10 Feb 2013

Kraftwerk's crafty work: crossing generations

How can a band that was the rage 40 years ago still be relevant? The question was answered for 1,250 3D bespectacled fans, of whom I was one, on Friday night.

The question is answered at every one of their eight night performances at Tate Modern.

No wonder the Tate’s online booking office crashed the day the tickets for Kraftwerk went on sale; no wonder they are changing hands for £500 apiece on eBay.

The band, their futuristic dark Spiderman suits, the show, the graphics, the power, the throb through the concrete floor are massive.

Adorned in our white cardboard 3D spectacles, we thirsted for more and more. For me I was transported by tracks like Autobahn and Radio-Activity to an age of exuberant hope, when progress was the watchword.

Performing behind their neon etched lecterns Ralf Hütter and his humanoid robots were frequently dwarfed by the vastness that was happening above and beyond them.

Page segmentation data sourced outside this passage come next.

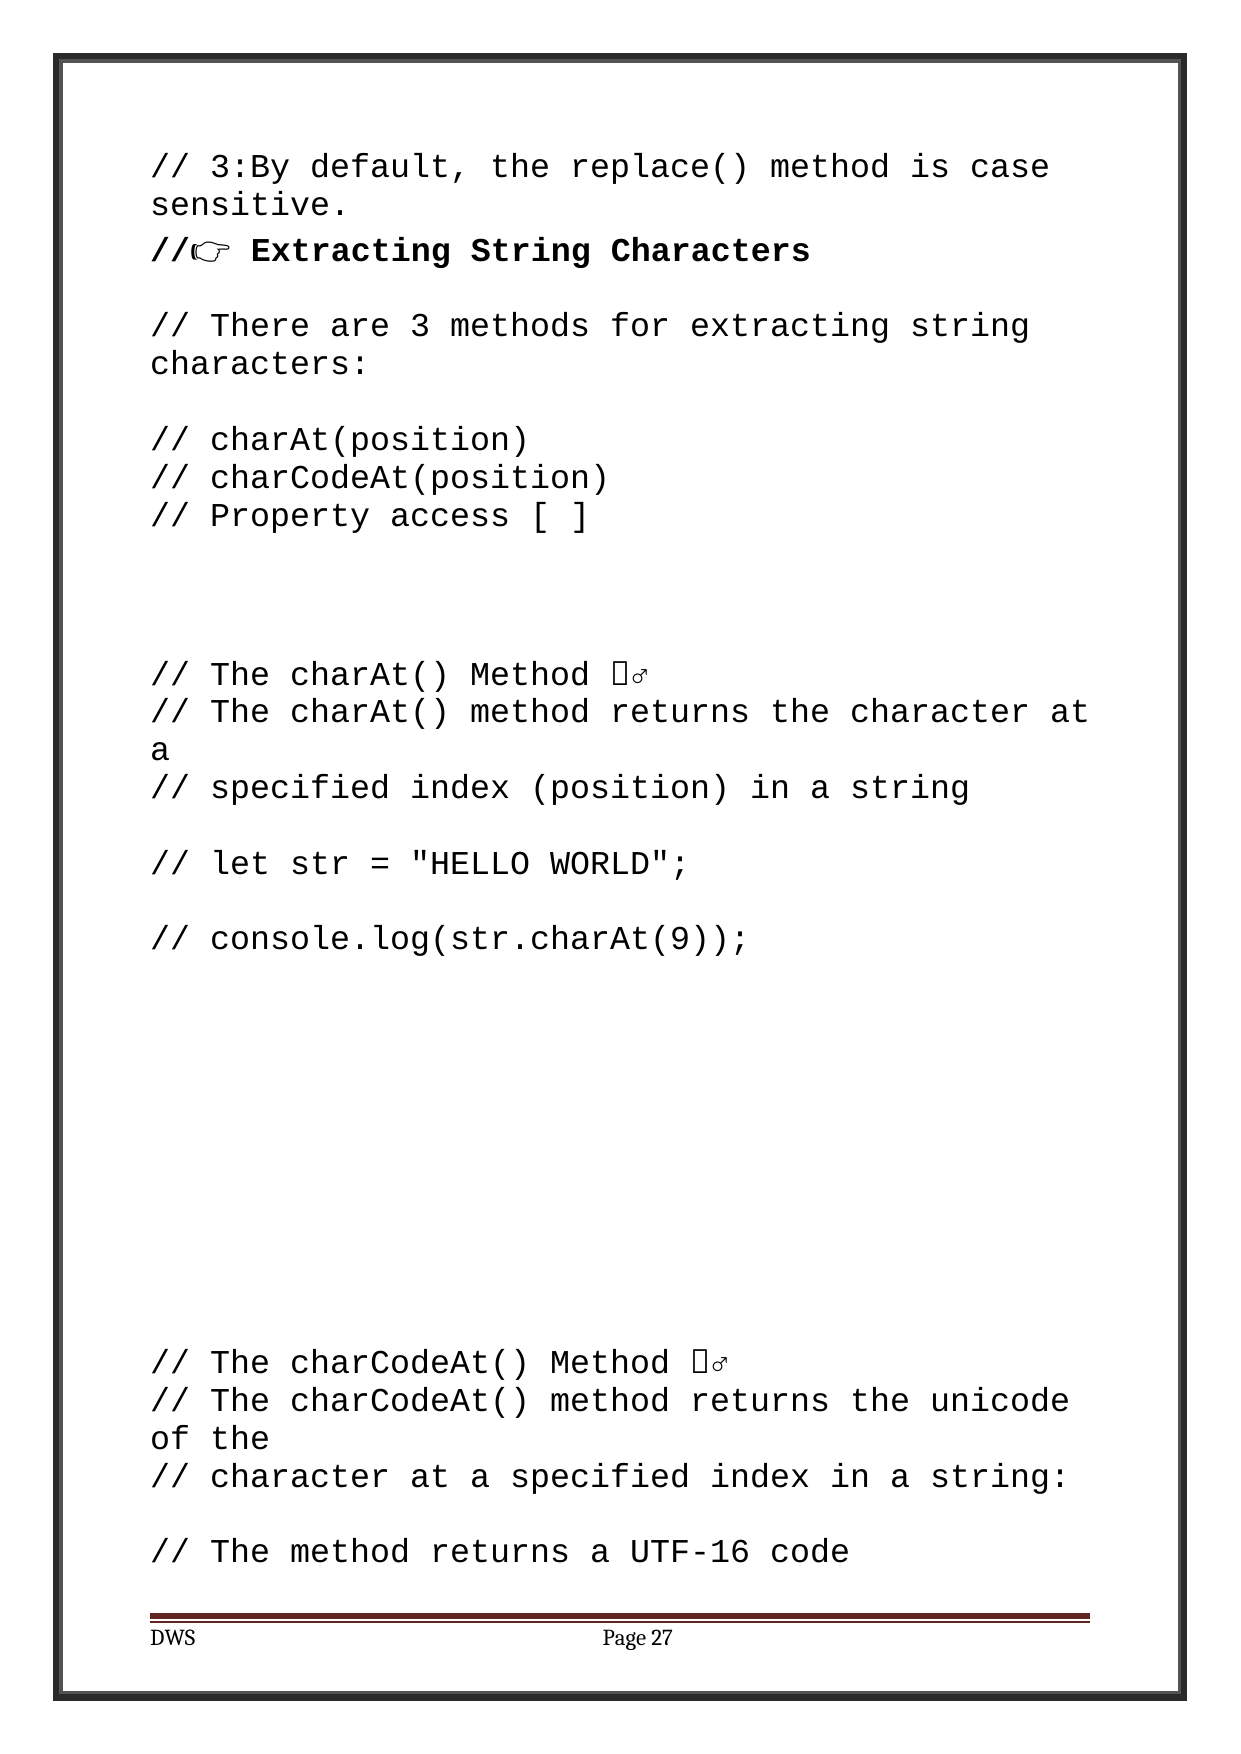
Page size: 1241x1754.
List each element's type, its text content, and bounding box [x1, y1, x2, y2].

text // let str = "HELLO WORLD"; [150, 846, 1090, 884]
text // The charAt() Method 🙋‍♂️ [150, 649, 1090, 695]
text // There are 3 methods for extracting string characters: [150, 309, 1090, 385]
text // Property access [ ] [150, 498, 1090, 536]
text // The charAt() method returns the character at a [150, 695, 1090, 771]
text // specified index (position) in a string [150, 771, 1090, 809]
text // The method returns a UTF-16 code [150, 1535, 1090, 1573]
text // The charCodeAt() method returns the unicode of the [150, 1384, 1090, 1459]
text // 3:By default, the replace() method is case sensitive. [150, 150, 1090, 226]
text // The charCodeAt() Method 🙋‍♂️ [150, 1338, 1090, 1384]
text // charCodeAt(position) [150, 460, 1090, 498]
text //👉 Extracting String Characters [150, 226, 1090, 271]
text // charAt(position) [150, 423, 1090, 460]
text // character at a specified index in a string: [150, 1459, 1090, 1497]
text // console.log(str.charAt(9)); [150, 922, 1090, 960]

Great chunks of action burst out into the auditorium, assaulting the audience, yet never striking them. I grabbed for some of the white semi-quavers that appeared to be hurtling toward me. It was only when I peered over the 3D glasses that I found they were nowhere near me.

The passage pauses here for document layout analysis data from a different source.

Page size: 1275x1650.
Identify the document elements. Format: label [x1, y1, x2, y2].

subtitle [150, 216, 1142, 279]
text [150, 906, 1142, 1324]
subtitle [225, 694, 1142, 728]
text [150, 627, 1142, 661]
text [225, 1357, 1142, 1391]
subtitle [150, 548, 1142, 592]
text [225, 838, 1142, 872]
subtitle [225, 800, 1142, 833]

Read more: Kraftwerk’s trans-Europe success

But above all it is the impact of the techno music bombarding this vast space. The show has seized the slope of the Tate Modern’s Turbine Hall and thrown the most gigantic screen across the bridge. So every one of us had direct line of sight and sound. Ralf Hütter’s eerie electronicised voice, his hidden hands weaving magic across his equally hidden keyboard.

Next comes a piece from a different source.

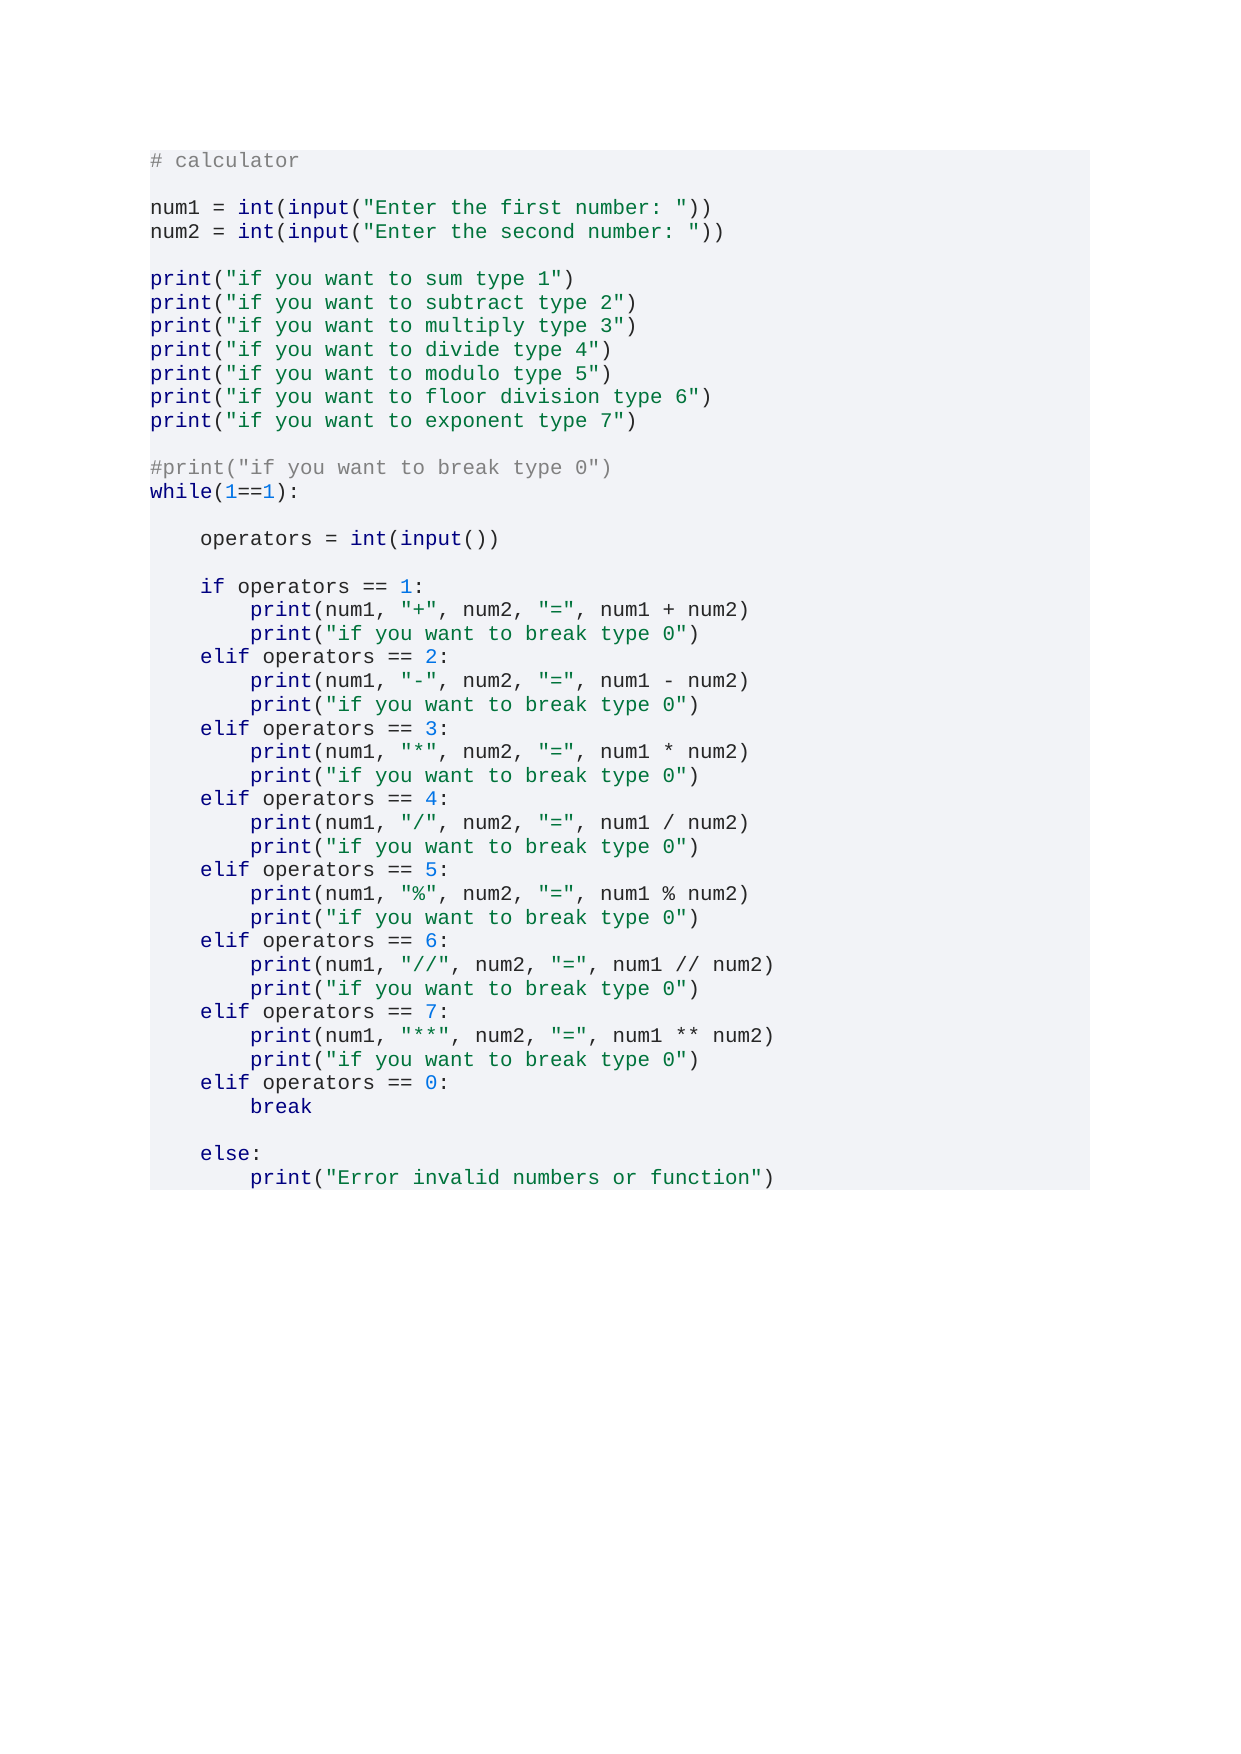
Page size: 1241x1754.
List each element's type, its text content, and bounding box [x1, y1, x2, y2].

text # calculator num1 = int(input("Enter the first number: ")) num2 = int(input("Enter the second number: ")) print("if you want to sum type 1") print("if you want to subtract type 2") print("if you want to multiply type 3") print("if you want to divide type 4") print("if you want to modulo type 5") print("if you want to floor division type 6") print("if you want to exponent type 7") #print("if you want to break type 0") while(1==1): operators = int(input()) if operators == 1: print(num1, "+", num2, "=", num1 + num2) print("if you want to break type 0") elif operators == 2: print(num1, "-", num2, "=", num1 - num2) print("if you want to break type 0") elif operators == 3: print(num1, "*", num2, "=", num1 * num2) print("if you want to break type 0") elif operators == 4: print(num1, "/", num2, "=", num1 / num2) print("if you want to break type 0") elif operators == 5: print(num1, "%", num2, "=", num1 % num2) print("if you want to break type 0") elif operators == 6: print(num1, "//", num2, "=", num1 // num2) print("if you want to break type 0") elif operators == 7: print(num1, "**", num2, "=", num1 ** num2) print("if you want to break type 0") elif operators == 0: break else: print("Error invalid numbers or function") [150, 150, 1090, 1190]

Suddenly, you find Bowie in your mind, Coldplay, Madonna even, and Jay-Z. But by far the closest encounter in my mind seemed to be with that amazing 70s band from Liverpool – Orchestral Manoeuvres in the Dark.

Kraftwerk don’t tour much. I recognise I am blessed to be amongst 10,000 who will have seen them live. Sure, I saw the Beatles,  the Stones and the Who live – but I would argue Kraftwerk’s influence is as great if not greater, and persists in looking forward to ever wider horizons.

Ouch –  look out for the VW bounding towards you on the autobahn!